:: Directive ::
Could you lay out the lines of the material from the line with "1. **Data Ingestion**: Raw" up to and including the line with "### 2.1 Raw Dataset Characteristics" as a JSON list of strings, one string per line, with blank lines left out?

== Extracted entries

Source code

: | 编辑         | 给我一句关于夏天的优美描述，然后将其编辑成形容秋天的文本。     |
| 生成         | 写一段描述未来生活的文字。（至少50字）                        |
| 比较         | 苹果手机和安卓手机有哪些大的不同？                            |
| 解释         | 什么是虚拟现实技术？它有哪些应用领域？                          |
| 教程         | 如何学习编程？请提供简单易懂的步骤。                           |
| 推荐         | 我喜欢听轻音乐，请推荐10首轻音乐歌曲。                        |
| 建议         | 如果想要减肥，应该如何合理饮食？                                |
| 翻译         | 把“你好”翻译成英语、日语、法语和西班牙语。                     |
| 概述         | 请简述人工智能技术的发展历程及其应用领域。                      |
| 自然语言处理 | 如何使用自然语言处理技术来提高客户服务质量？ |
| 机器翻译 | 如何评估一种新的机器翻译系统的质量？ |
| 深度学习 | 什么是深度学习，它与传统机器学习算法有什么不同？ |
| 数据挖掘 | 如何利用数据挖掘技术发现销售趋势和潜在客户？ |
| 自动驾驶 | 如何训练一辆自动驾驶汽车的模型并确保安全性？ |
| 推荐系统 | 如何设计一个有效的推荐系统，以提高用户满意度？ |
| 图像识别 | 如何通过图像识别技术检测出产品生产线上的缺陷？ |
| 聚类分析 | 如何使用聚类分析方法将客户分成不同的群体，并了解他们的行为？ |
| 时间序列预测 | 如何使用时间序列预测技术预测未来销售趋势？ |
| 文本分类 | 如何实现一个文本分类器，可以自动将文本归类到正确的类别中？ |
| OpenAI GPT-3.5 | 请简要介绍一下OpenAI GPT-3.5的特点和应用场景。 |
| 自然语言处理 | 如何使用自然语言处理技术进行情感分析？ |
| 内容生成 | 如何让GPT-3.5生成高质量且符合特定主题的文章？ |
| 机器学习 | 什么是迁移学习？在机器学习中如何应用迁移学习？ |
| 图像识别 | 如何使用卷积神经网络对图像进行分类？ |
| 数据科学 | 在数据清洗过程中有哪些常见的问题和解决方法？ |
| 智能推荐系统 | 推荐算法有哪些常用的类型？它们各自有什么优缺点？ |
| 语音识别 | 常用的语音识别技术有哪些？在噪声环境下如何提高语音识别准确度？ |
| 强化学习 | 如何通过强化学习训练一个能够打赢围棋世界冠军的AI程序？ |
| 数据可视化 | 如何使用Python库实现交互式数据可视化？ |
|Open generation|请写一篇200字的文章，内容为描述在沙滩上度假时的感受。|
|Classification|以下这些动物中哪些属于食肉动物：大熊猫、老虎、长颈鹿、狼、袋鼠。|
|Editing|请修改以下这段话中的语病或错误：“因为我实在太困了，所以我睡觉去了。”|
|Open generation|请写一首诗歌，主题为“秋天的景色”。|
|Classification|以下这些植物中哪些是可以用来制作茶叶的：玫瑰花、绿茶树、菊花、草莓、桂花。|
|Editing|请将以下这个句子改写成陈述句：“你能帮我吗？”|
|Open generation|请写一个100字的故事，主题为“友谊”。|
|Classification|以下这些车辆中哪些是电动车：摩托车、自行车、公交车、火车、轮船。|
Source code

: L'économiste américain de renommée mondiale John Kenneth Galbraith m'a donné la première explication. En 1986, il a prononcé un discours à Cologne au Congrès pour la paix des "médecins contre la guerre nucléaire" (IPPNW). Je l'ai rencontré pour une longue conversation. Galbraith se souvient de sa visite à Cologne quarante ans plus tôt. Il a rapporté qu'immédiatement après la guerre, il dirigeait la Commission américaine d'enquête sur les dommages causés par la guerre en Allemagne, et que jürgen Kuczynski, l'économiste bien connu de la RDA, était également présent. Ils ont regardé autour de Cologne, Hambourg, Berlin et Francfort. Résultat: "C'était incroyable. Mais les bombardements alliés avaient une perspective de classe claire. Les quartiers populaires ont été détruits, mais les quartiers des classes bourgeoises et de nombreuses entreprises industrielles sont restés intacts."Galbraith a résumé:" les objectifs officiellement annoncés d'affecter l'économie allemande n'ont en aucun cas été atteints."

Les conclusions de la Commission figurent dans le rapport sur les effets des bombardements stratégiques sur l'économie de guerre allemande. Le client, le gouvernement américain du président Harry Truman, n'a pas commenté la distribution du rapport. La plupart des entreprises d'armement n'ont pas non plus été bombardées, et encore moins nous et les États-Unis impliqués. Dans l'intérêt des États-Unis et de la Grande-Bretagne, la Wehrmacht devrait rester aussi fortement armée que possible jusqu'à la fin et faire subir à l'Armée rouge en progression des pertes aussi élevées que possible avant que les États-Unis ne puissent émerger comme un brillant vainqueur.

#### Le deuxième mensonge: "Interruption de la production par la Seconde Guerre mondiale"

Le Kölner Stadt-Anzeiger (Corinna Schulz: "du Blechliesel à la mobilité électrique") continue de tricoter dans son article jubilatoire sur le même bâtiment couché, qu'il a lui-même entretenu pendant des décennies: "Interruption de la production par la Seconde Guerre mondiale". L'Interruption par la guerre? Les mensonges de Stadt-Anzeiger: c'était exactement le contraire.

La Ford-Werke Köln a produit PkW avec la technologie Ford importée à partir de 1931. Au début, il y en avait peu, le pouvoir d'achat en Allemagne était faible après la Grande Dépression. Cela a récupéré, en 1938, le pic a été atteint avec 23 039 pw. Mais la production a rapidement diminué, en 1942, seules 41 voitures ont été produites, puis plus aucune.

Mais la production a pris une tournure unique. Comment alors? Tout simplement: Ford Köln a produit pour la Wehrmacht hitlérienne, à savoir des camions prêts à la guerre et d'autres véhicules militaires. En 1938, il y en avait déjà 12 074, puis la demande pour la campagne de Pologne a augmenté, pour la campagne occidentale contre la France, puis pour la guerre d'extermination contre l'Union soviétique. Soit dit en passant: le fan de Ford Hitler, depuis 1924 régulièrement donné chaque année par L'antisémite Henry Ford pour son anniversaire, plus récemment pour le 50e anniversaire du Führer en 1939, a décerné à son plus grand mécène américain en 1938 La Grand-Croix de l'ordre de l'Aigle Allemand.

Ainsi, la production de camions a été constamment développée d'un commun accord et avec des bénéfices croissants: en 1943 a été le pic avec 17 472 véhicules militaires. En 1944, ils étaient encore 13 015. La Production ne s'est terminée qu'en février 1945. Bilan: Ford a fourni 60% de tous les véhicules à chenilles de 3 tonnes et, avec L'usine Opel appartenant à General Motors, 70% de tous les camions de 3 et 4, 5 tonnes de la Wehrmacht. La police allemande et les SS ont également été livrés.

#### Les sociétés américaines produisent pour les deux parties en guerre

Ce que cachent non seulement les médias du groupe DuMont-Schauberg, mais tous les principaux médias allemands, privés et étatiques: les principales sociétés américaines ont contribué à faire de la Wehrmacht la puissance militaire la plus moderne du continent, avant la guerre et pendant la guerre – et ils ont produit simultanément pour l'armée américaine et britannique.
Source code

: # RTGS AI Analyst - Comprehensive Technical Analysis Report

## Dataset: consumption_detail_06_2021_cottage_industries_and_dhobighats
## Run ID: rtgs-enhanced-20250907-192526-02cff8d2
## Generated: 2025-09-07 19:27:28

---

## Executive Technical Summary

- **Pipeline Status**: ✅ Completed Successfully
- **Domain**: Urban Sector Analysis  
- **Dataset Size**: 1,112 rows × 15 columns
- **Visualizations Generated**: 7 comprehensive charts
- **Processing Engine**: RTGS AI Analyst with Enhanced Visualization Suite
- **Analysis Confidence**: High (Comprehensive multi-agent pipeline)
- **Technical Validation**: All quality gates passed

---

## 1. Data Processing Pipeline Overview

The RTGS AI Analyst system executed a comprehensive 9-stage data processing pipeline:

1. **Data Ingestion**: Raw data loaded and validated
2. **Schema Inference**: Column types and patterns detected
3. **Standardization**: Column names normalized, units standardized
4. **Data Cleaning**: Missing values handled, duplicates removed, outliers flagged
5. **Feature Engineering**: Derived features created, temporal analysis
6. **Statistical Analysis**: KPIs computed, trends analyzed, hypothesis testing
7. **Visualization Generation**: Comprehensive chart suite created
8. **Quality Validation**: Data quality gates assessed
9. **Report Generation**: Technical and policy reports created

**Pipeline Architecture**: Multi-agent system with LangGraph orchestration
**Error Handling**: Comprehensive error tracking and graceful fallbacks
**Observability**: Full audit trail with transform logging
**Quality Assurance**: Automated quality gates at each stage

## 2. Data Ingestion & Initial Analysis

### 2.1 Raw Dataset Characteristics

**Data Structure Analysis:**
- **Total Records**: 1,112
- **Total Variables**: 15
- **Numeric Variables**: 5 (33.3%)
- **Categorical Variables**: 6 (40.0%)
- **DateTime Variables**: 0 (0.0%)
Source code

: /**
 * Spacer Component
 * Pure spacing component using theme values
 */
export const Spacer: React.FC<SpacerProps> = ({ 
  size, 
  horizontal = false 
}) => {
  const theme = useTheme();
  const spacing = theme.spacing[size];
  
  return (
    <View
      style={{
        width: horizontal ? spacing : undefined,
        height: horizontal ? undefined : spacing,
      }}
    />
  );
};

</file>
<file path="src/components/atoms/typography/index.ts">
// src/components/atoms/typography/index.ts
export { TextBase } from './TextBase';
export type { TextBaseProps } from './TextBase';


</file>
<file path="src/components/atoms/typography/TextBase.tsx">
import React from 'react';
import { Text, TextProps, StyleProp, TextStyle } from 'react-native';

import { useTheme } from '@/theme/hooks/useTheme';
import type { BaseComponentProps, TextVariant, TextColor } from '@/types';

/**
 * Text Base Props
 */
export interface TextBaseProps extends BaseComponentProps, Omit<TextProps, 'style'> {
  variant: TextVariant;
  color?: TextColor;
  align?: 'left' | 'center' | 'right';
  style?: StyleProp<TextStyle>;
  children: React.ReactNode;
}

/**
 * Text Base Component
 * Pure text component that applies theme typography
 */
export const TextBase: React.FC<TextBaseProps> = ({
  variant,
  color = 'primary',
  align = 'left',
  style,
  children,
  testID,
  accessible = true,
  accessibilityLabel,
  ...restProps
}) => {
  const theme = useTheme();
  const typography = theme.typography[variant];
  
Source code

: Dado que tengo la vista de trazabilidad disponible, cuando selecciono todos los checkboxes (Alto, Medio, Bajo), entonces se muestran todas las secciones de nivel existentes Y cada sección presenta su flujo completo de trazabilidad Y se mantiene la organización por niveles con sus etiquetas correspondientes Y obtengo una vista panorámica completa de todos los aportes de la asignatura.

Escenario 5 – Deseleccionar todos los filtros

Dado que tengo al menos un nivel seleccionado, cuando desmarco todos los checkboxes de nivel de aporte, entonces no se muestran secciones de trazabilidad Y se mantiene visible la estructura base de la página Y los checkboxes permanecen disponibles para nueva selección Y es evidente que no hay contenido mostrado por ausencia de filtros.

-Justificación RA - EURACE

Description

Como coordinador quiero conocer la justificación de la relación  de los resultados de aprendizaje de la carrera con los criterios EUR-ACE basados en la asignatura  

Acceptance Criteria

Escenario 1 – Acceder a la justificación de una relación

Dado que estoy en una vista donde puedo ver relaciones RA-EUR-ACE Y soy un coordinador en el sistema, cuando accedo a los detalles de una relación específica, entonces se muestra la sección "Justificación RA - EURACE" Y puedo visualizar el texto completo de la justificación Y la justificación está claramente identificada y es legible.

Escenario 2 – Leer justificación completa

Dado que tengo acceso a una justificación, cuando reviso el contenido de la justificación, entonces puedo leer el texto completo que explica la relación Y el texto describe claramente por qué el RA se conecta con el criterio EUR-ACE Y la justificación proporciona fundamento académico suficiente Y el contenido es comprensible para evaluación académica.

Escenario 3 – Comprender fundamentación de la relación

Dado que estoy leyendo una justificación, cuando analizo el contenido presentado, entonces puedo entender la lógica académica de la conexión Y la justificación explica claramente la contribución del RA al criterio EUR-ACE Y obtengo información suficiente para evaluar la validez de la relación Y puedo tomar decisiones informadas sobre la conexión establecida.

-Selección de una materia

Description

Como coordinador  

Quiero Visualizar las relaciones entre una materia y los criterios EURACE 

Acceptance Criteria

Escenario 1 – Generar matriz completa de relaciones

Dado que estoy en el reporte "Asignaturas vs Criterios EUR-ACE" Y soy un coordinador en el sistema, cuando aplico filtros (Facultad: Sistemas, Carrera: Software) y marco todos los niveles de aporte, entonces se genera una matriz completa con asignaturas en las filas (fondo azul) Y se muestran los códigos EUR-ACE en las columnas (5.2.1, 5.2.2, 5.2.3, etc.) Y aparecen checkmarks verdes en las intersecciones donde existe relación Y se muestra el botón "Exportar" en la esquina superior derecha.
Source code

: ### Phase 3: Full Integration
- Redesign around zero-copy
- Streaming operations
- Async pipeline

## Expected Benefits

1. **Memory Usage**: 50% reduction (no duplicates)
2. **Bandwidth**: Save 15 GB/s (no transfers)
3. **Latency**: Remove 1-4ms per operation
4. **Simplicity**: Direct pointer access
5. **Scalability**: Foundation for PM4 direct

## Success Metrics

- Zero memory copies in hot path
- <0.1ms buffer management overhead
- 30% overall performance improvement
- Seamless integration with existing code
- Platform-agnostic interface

====

:: Task result ::
[
  "1. **Data Ingestion**: Raw data loaded and validated",
  "2. **Schema Inference**: Column types and patterns detected",
  "3. **Standardization**: Column names normalized, units standardized",
  "4. **Data Cleaning**: Missing values handled, duplicates removed, outliers flagged",
  "5. **Feature Engineering**: Derived features created, temporal analysis",
  "6. **Statistical Analysis**: KPIs computed, trends analyzed, hypothesis testing",
  "7. **Visualization Generation**: Comprehensive chart suite created",
  "8. **Quality Validation**: Data quality gates assessed",
  "9. **Report Generation**: Technical and policy reports created",
  "**Pipeline Architecture**: Multi-agent system with LangGraph orchestration",
  "**Error Handling**: Comprehensive error tracking and graceful fallbacks",
  "**Observability**: Full audit trail with transform logging",
  "**Quality Assurance**: Automated quality gates at each stage",
  "## 2. Data Ingestion & Initial Analysis",
  "### 2.1 Raw Dataset Characteristics"
]